Additional Requirements

  • Postgres (15.4.0 supported)
  • Keycloak (22.0.3 supported)

Installation

In this case, you can disable the dependencies and configure the connection to external systems in the application configuration.

helm install your_namespace \
--set-value keycloak.enabled=false
--set-value postgres.enabled=false
--set-value bpdm-gate.applicationConfig.bpdm.datasource.host=external-db \
--set-value bpdm-gate.applicationConfig.bpdm.security.auth-server-url=http://external-keycloak \
--set-value bpdm-pool.applicationConfig.bpdm.datasource.host=external-db \
--set-value bpdm-pool.applicationConfig.bpdm.security.auth-server-url=http://external-keycloak \
--set-value bpdm-orchestrator.applicationConfig.bpdm.security.auth-server-url=http://external-keycloak \
--set-value bpdm-cleaning-service-dummy.applicationConfig.bpdm.client.orchestrator.provider.issuer-uri= http://external-keycloak/realms/CX-Central \
./charts/bpdm

Fine-granular Configuration

You can configure all BPDM applications over Helm values more fine-granulary via the applicationConfig and applicationSecrets. Values under these groups are directly injected as application properties in the deployed containers.

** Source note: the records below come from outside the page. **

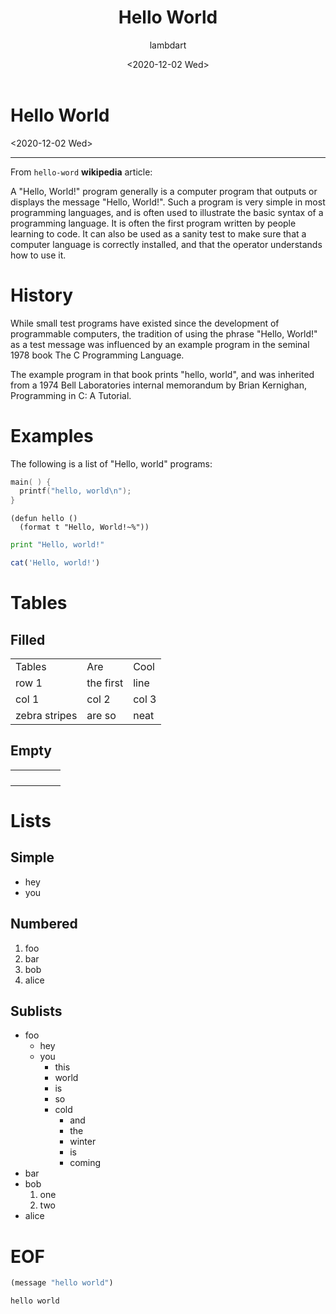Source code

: #+TITLE: Hello World
#+AUTHOR: lambdart
#+EMAIL: lambdart@protonmail.com
#+DATE: <2020-12-02 Wed>
#+FILETAGS: Org-mode Blog Example
#+OPTIONS: toc:t num:nil *:t <:t |:t ::t prop:t timestamp:t title:nil

* Hello World

  <2020-12-02 Wed>
  -----

  From =hello-word= *wikipedia* article:

  A "Hello, World!" program generally is a computer program that outputs
  or displays the message "Hello, World!". Such a program is very simple
  in most programming languages, and is often used to illustrate the
  basic syntax of a programming language. It is often the first program
  written by people learning to code. It can also be used as a
  sanity test to make sure that a computer language is correctly
  installed, and that the operator understands how to use it.

* History

  While small test programs have existed since the development of
  programmable computers, the tradition of using the phrase "Hello,
  World!" as a test message was influenced by an example program in the
  seminal 1978 book The C Programming Language.

  The example program in that book prints "hello, world",
  and was inherited from a 1974 Bell Laboratories internal
  memorandum by Brian Kernighan, Programming in C: A Tutorial.

* Examples

  The following is a list of "Hello, world" programs:

  #+BEGIN_SRC C
  main( ) {
    printf("hello, world\n");
  }
  #+END_SRC


  #+BEGIN_SRC common-lisp
  (defun hello ()
    (format t "Hello, World!~%"))
  #+END_SRC

  #+BEGIN_SRC python
  print "Hello, world!"
  #+END_SRC

  #+BEGIN_SRC R
  cat('Hello, world!')
  #+END_SRC

* Tables
** Filled

   | Tables        | Are       | Cool  |
   | row 1         | the first | line  |
   | col 1         | col 2     | col 3 |
   | zebra stripes | are so    | neat  |

** Empty

   |   |   |   |   |   |
   |---+---+---+---+---|
   |   |   |   |   |   |
   |   |   |   |   |   |
   |   |   |   |   |   |
   |   |   |   |   |   |

* Lists
** Simple
   * hey
   * you
** Numbered
   1. foo
   2. bar
   3. bob
   4. alice
** Sublists
   - foo
     - hey
     - you
       - this
       - world
       - is
       - so
       - cold
         * and
         * the
         * winter
         * is
         * coming
   - bar
   - bob
     1. one
     2. two
   - alice
* EOF

  #+BEGIN_SRC emacs-lisp
  (message "hello world")
  #+END_SRC

  #+RESULTS:
  : hello world

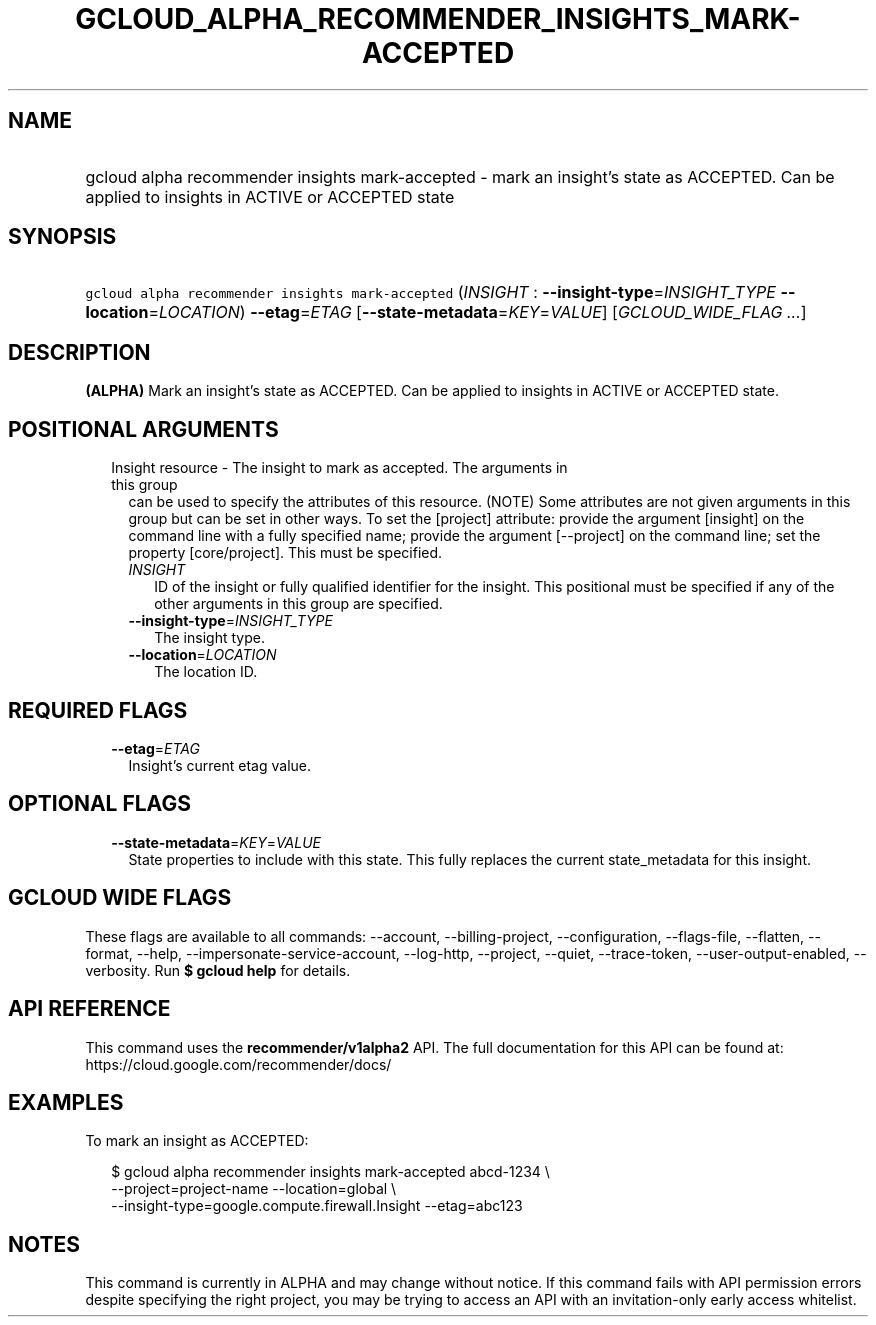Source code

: 
.TH "GCLOUD_ALPHA_RECOMMENDER_INSIGHTS_MARK\-ACCEPTED" 1



.SH "NAME"
.HP
gcloud alpha recommender insights mark\-accepted \- mark an insight's state as ACCEPTED. Can be applied to insights in ACTIVE or ACCEPTED state



.SH "SYNOPSIS"
.HP
\f5gcloud alpha recommender insights mark\-accepted\fR (\fIINSIGHT\fR\ :\ \fB\-\-insight\-type\fR=\fIINSIGHT_TYPE\fR\ \fB\-\-location\fR=\fILOCATION\fR) \fB\-\-etag\fR=\fIETAG\fR [\fB\-\-state\-metadata\fR=\fIKEY\fR=\fIVALUE\fR] [\fIGCLOUD_WIDE_FLAG\ ...\fR]



.SH "DESCRIPTION"

\fB(ALPHA)\fR Mark an insight's state as ACCEPTED. Can be applied to insights in
ACTIVE or ACCEPTED state.



.SH "POSITIONAL ARGUMENTS"

.RS 2m
.TP 2m

Insight resource \- The insight to mark as accepted. The arguments in this group
can be used to specify the attributes of this resource. (NOTE) Some attributes
are not given arguments in this group but can be set in other ways. To set the
[project] attribute: provide the argument [insight] on the command line with a
fully specified name; provide the argument [\-\-project] on the command line;
set the property [core/project]. This must be specified.

.RS 2m
.TP 2m
\fIINSIGHT\fR
ID of the insight or fully qualified identifier for the insight. This positional
must be specified if any of the other arguments in this group are specified.

.TP 2m
\fB\-\-insight\-type\fR=\fIINSIGHT_TYPE\fR
The insight type.

.TP 2m
\fB\-\-location\fR=\fILOCATION\fR
The location ID.


.RE
.RE
.sp

.SH "REQUIRED FLAGS"

.RS 2m
.TP 2m
\fB\-\-etag\fR=\fIETAG\fR
Insight's current etag value.


.RE
.sp

.SH "OPTIONAL FLAGS"

.RS 2m
.TP 2m
\fB\-\-state\-metadata\fR=\fIKEY\fR=\fIVALUE\fR
State properties to include with this state. This fully replaces the current
state_metadata for this insight.


.RE
.sp

.SH "GCLOUD WIDE FLAGS"

These flags are available to all commands: \-\-account, \-\-billing\-project,
\-\-configuration, \-\-flags\-file, \-\-flatten, \-\-format, \-\-help,
\-\-impersonate\-service\-account, \-\-log\-http, \-\-project, \-\-quiet,
\-\-trace\-token, \-\-user\-output\-enabled, \-\-verbosity. Run \fB$ gcloud
help\fR for details.



.SH "API REFERENCE"

This command uses the \fBrecommender/v1alpha2\fR API. The full documentation for
this API can be found at: https://cloud.google.com/recommender/docs/



.SH "EXAMPLES"

To mark an insight as ACCEPTED:

.RS 2m
$ gcloud alpha recommender insights mark\-accepted abcd\-1234 \e
    \-\-project=project\-name \-\-location=global \e
    \-\-insight\-type=google.compute.firewall.Insight \-\-etag=abc123
.RE



.SH "NOTES"

This command is currently in ALPHA and may change without notice. If this
command fails with API permission errors despite specifying the right project,
you may be trying to access an API with an invitation\-only early access
whitelist.

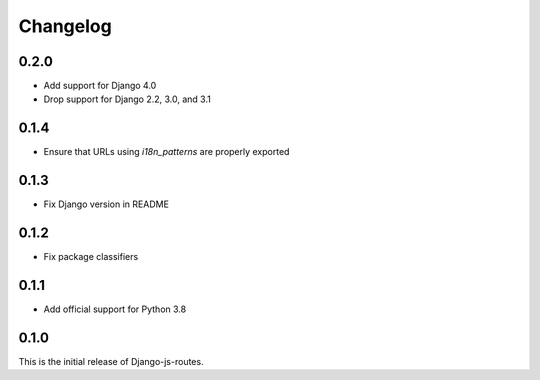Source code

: Changelog
#########

0.2.0
=====

* Add support for Django 4.0
* Drop support for Django 2.2, 3.0, and 3.1

0.1.4
=====

* Ensure that URLs using `i18n_patterns` are properly exported

0.1.3
=====

* Fix Django version in README

0.1.2
=====

* Fix package classifiers

0.1.1
=====

* Add official support for Python 3.8

0.1.0
=====

This is the initial release of Django-js-routes.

As a reference of what can be changed have a look at the respective application properties files of each application:

  1. BPDM Gate
  2. BPDM Pool
  3. BPDM Orchestrator
  4. BPDM Cleaning Service Dummy

Stopping the cluster

  1. stop minikube

    minikube stop
  2. stop the processes used for port forwarding and minikube dashboard

  3. shut down the Docker daemon

How to debug an application in the cluster

If you want to connect your IDE to one of the applications in the cluster, you need to enable debug mode for that application by overriding the entrypoint (using the command and args fields in the deployment resource). How to do this depends on the application. For the BPDM, as it is based on Spring Boot and Kotlin, you would need to add this flag to the start command:

-agentlib:jdwp=transport=dt_socket,server=y,suspend=n,address=8000

Then you can forward the port 8000 for the BPDM deployment to your host machine and connect your IDE to that port.